→ Input records:

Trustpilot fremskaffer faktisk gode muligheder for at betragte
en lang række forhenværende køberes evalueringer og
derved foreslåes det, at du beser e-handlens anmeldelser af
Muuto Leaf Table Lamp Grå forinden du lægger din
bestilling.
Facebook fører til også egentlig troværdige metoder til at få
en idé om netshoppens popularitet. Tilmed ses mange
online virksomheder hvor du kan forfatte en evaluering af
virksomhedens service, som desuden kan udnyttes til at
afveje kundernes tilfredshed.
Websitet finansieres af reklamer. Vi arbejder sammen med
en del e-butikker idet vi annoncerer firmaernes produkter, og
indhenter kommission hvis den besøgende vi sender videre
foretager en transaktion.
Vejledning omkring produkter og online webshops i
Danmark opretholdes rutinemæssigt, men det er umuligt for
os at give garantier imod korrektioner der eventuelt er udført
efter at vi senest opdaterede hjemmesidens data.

→ Goal of the exercise:
Each record above should be returned exactly as written.

→ Solution to the problem:
Trustpilot fremskaffer faktisk gode muligheder for at betragte
en lang række forhenværende køberes evalueringer og
derved foreslåes det, at du beser e-handlens anmeldelser af
Muuto Leaf Table Lamp Grå forinden du lægger din
bestilling.
Facebook fører til også egentlig troværdige metoder til at få
en idé om netshoppens popularitet. Tilmed ses mange
online virksomheder hvor du kan forfatte en evaluering af
virksomhedens service, som desuden kan udnyttes til at
afveje kundernes tilfredshed.
Websitet finansieres af reklamer. Vi arbejder sammen med
en del e-butikker idet vi annoncerer firmaernes produkter, og
indhenter kommission hvis den besøgende vi sender videre
foretager en transaktion.
Vejledning omkring produkter og online webshops i
Danmark opretholdes rutinemæssigt, men det er umuligt for
os at give garantier imod korrektioner der eventuelt er udført
efter at vi senest opdaterede hjemmesidens data.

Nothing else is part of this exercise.